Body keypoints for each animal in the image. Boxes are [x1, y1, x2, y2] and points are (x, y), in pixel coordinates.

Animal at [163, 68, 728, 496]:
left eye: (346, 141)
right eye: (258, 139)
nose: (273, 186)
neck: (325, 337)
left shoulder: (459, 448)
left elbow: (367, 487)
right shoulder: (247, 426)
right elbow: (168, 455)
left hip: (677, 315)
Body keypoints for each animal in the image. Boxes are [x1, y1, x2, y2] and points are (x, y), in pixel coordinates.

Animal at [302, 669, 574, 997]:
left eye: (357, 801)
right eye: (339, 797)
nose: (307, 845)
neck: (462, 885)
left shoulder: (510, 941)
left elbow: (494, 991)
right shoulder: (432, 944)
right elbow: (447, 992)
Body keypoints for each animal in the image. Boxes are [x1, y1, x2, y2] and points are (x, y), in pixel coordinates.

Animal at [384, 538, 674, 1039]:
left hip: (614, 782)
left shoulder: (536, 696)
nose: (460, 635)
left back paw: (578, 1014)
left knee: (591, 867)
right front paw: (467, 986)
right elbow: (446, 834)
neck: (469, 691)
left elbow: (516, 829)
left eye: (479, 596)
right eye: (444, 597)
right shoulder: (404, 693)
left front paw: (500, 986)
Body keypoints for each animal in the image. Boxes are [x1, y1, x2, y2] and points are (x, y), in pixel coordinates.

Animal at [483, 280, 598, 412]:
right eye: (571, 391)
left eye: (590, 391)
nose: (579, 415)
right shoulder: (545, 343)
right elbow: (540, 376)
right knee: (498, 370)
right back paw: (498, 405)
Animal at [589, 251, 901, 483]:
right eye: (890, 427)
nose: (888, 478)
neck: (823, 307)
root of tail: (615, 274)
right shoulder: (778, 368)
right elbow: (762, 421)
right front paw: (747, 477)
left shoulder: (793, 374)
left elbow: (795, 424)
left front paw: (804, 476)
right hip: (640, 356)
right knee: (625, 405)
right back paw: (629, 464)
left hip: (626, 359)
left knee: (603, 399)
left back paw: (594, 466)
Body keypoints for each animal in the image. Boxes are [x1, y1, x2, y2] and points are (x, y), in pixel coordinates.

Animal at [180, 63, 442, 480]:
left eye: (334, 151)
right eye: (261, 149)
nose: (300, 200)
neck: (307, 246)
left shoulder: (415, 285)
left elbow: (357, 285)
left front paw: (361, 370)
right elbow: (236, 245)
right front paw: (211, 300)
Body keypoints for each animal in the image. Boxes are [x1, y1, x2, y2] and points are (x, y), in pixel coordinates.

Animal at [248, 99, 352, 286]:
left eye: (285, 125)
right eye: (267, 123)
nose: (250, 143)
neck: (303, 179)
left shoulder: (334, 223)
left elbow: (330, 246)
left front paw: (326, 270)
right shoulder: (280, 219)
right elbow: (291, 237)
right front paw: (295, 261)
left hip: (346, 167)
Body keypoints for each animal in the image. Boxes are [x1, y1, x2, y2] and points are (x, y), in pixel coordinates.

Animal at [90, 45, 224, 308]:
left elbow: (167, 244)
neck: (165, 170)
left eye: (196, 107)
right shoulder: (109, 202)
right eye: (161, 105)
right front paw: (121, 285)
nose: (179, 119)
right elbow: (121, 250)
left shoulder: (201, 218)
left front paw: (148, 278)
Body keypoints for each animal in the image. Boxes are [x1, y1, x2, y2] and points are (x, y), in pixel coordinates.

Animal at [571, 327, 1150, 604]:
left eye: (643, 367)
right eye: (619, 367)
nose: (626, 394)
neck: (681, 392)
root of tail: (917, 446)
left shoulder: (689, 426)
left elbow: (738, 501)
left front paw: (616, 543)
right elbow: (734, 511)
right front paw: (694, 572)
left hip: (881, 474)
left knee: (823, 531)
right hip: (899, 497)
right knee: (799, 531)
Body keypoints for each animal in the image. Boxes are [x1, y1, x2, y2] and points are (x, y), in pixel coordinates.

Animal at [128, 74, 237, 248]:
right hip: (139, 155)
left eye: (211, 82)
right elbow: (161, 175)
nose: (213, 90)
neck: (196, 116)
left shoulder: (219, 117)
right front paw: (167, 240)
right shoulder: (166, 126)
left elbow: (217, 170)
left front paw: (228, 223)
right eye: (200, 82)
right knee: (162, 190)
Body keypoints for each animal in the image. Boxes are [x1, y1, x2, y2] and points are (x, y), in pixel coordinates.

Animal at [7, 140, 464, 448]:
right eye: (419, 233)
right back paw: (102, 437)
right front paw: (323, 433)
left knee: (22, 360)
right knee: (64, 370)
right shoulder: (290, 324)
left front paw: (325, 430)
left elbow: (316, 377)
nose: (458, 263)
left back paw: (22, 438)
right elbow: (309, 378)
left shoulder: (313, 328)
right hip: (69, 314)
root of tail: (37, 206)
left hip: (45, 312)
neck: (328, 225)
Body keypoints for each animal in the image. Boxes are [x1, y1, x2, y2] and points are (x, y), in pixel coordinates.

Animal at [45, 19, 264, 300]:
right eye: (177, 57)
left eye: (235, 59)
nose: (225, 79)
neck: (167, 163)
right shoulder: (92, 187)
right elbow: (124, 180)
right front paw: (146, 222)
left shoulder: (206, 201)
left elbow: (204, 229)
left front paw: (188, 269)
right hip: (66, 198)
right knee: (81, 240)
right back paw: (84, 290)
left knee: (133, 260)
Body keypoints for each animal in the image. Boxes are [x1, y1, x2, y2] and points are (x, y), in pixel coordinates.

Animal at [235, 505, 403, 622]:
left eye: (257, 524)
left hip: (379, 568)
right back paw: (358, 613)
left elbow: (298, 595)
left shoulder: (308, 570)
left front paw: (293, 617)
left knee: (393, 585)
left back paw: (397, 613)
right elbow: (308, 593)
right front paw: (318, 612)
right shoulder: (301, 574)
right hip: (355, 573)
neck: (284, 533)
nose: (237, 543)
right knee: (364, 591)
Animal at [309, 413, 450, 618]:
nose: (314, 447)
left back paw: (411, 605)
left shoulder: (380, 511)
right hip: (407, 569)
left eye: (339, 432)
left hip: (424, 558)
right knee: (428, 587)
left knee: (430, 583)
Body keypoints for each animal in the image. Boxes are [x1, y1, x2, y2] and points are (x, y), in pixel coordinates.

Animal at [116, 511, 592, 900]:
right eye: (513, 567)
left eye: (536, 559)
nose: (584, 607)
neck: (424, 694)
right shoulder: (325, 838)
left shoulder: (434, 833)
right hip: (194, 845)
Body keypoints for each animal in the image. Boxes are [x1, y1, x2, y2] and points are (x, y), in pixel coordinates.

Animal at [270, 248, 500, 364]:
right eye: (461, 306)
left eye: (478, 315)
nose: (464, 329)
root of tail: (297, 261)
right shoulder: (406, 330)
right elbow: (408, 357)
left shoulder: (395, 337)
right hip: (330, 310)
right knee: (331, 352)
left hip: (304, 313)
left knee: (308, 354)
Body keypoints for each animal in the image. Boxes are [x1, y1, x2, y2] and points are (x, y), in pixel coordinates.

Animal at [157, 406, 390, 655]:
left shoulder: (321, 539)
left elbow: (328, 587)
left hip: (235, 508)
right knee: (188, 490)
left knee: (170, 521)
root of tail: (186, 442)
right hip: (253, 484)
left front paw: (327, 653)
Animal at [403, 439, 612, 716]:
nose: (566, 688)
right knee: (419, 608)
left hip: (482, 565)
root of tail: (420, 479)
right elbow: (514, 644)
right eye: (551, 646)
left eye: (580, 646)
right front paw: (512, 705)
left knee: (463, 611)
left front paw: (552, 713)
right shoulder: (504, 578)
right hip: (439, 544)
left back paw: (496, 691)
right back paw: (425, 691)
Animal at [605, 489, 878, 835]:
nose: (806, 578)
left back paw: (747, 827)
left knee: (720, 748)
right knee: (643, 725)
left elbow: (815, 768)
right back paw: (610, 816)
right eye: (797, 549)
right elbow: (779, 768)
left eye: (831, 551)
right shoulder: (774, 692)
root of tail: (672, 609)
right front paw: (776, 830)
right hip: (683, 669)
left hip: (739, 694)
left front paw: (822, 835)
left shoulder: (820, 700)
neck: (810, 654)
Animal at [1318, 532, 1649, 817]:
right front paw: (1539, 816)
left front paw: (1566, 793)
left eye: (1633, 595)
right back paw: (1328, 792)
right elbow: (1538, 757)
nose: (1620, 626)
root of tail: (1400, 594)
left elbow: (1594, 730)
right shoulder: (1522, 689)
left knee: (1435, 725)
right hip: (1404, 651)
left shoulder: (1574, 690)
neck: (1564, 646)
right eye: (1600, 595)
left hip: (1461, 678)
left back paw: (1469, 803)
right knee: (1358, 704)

◆ ◆ ◆ ◆ ◆

• TASK BRIEF
Could you reproduce exactly the lines of the entries above, from the one with "left elbow: (298, 595)" through the one with "left knee: (430, 583)", and nothing else?

• ANSWER SECTION
left elbow: (298, 595)
left shoulder: (308, 570)
left front paw: (293, 617)
left knee: (393, 585)
left back paw: (397, 613)
right elbow: (308, 593)
right front paw: (318, 612)
right shoulder: (301, 574)
right hip: (355, 573)
neck: (284, 533)
nose: (237, 543)
right knee: (364, 591)
Animal at [309, 413, 450, 618]:
nose: (314, 447)
left back paw: (411, 605)
left shoulder: (380, 511)
right hip: (407, 569)
left eye: (339, 432)
left hip: (424, 558)
right knee: (428, 587)
left knee: (430, 583)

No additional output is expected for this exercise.